WORK REQUEST: Copy out every line in the entries below that includes "based".

•••••

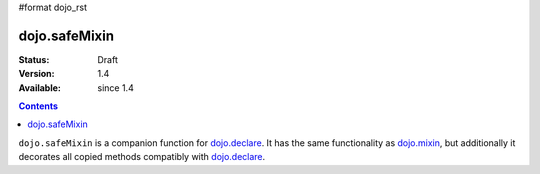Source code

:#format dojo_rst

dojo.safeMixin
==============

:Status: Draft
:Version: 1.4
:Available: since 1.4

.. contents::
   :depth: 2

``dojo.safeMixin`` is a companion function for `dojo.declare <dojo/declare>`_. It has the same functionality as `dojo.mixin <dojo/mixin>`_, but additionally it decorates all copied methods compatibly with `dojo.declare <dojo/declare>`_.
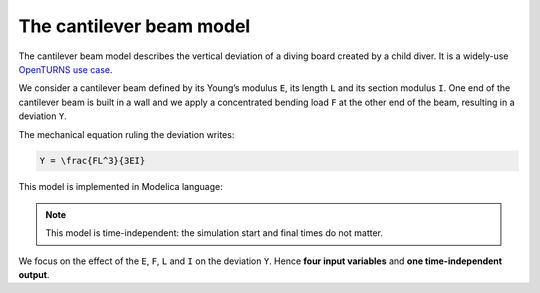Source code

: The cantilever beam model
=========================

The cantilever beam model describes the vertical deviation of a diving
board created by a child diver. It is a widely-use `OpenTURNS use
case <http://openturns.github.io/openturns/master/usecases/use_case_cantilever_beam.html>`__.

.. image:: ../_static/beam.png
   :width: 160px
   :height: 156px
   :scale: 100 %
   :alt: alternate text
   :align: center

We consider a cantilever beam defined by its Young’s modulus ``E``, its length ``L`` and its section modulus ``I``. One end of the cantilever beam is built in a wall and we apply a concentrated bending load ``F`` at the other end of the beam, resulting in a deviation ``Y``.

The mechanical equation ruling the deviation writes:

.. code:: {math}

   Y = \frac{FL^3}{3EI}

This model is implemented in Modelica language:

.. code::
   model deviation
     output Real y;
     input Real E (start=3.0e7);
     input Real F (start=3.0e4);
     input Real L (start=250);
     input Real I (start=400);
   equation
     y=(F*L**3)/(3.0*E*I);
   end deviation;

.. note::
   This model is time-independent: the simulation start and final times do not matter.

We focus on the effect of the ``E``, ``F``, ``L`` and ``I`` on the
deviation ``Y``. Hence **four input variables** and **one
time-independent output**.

•••••

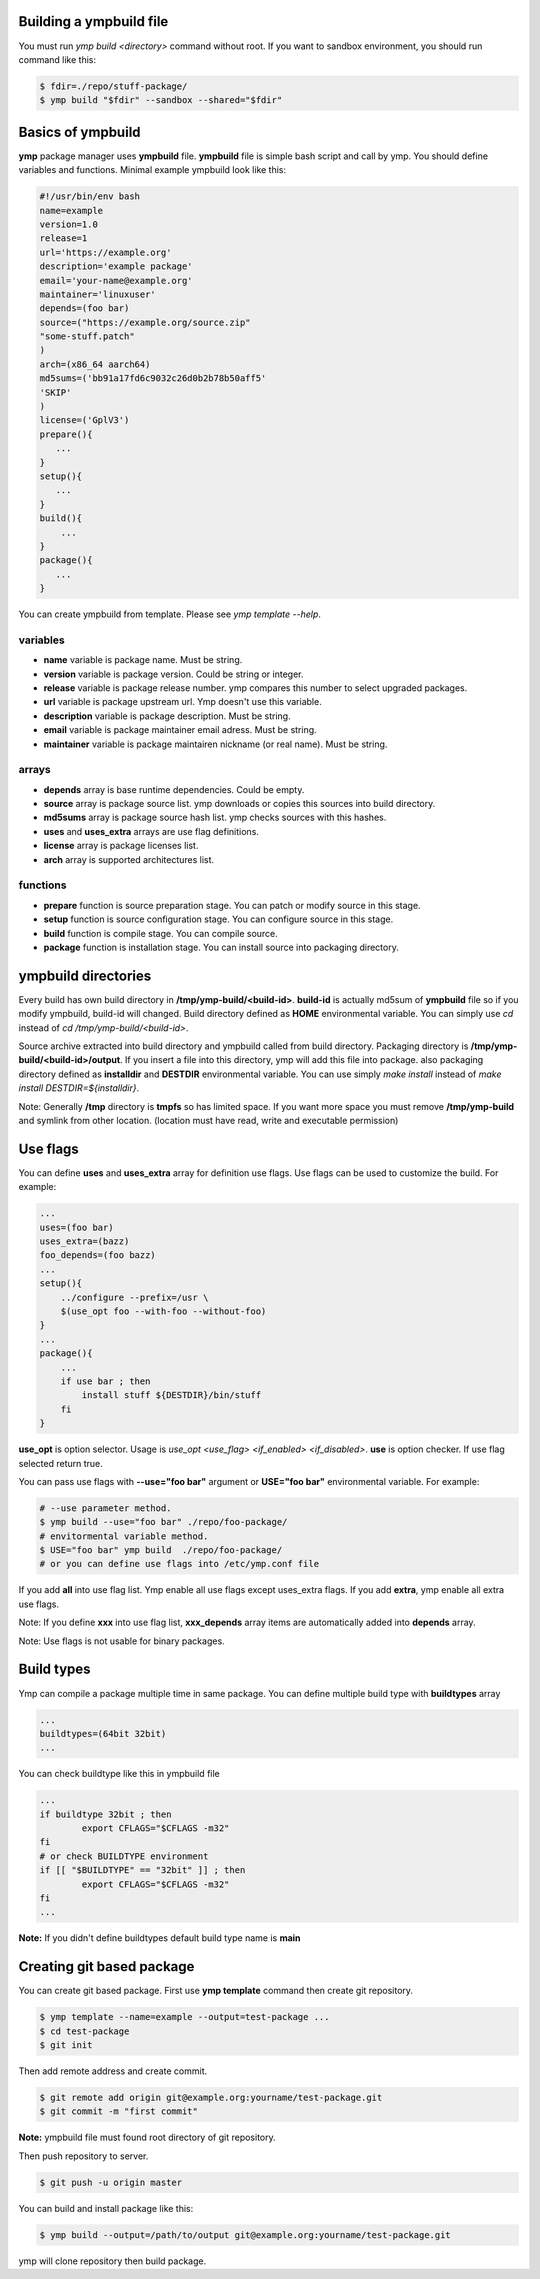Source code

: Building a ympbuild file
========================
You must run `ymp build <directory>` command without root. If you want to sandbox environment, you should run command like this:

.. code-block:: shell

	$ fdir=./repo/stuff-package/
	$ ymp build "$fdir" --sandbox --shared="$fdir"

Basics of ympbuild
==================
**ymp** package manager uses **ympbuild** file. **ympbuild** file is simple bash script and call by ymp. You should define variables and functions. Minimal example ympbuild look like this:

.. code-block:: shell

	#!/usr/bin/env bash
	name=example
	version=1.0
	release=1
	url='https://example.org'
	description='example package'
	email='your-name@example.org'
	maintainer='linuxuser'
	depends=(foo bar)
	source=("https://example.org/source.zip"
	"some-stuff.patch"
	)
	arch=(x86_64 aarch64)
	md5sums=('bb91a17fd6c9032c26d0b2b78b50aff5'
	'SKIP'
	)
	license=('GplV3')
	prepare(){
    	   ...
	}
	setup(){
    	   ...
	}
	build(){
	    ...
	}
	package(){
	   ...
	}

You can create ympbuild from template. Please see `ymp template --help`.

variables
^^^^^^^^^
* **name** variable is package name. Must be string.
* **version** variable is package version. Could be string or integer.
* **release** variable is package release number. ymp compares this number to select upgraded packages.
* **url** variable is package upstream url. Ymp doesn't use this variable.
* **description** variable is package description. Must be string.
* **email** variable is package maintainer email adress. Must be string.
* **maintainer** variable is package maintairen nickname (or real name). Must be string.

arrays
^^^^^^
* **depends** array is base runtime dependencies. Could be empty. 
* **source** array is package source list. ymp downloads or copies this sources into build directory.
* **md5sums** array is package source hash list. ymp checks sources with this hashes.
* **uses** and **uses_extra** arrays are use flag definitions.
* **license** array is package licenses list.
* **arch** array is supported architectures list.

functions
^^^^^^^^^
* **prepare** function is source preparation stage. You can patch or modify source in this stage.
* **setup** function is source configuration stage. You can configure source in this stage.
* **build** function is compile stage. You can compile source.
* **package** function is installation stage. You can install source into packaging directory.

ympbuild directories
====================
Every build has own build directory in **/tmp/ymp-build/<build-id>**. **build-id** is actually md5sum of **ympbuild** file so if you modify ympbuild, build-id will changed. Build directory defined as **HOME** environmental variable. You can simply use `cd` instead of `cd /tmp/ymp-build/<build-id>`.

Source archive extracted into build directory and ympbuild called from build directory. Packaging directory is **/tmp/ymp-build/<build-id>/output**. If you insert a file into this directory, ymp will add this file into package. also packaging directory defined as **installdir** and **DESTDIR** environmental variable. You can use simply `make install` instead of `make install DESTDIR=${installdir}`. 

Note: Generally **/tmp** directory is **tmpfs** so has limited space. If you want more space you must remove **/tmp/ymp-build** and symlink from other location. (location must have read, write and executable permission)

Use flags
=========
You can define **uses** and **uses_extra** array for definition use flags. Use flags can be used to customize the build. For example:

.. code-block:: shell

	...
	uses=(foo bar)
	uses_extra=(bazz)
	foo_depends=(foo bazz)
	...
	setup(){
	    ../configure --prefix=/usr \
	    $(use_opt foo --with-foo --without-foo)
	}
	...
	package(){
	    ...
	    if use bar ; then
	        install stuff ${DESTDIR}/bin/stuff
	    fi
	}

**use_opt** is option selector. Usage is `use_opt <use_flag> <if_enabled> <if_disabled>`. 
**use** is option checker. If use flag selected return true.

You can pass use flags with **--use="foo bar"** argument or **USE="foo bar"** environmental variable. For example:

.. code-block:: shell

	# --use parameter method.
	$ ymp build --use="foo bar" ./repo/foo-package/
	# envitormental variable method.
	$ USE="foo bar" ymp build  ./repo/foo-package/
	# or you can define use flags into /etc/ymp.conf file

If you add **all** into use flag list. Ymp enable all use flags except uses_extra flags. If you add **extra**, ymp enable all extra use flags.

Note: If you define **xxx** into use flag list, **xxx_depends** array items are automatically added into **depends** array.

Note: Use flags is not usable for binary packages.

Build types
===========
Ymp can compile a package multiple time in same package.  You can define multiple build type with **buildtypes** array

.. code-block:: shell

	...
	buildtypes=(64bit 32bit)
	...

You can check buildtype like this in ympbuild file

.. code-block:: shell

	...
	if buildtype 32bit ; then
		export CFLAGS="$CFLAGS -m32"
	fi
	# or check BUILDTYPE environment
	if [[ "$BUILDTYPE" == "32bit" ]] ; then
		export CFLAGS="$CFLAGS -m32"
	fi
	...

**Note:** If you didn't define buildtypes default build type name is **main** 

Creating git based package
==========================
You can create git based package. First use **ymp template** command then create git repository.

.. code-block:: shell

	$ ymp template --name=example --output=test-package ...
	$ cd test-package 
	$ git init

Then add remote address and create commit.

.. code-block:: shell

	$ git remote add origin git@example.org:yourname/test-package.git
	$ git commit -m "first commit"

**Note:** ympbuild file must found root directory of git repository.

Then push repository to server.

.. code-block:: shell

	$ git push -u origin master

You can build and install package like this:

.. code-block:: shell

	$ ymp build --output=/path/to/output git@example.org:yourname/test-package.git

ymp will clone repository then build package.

•••••

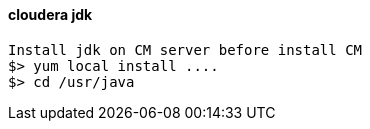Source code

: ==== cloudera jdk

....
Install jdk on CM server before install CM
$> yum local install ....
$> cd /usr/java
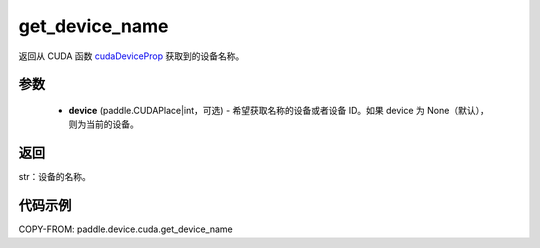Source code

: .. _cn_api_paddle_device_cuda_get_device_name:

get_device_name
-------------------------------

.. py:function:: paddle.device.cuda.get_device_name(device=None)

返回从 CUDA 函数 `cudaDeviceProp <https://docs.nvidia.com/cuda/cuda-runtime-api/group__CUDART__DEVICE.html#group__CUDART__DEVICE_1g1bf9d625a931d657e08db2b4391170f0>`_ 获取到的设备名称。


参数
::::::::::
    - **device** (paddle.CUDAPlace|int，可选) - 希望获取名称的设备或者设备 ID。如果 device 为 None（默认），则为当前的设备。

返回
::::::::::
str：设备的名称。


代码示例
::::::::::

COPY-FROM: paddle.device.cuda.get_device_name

•••••

WRITTEN SOLUTION:
Creating git based package
You can create git based package. First use **ymp template** command then create git repository.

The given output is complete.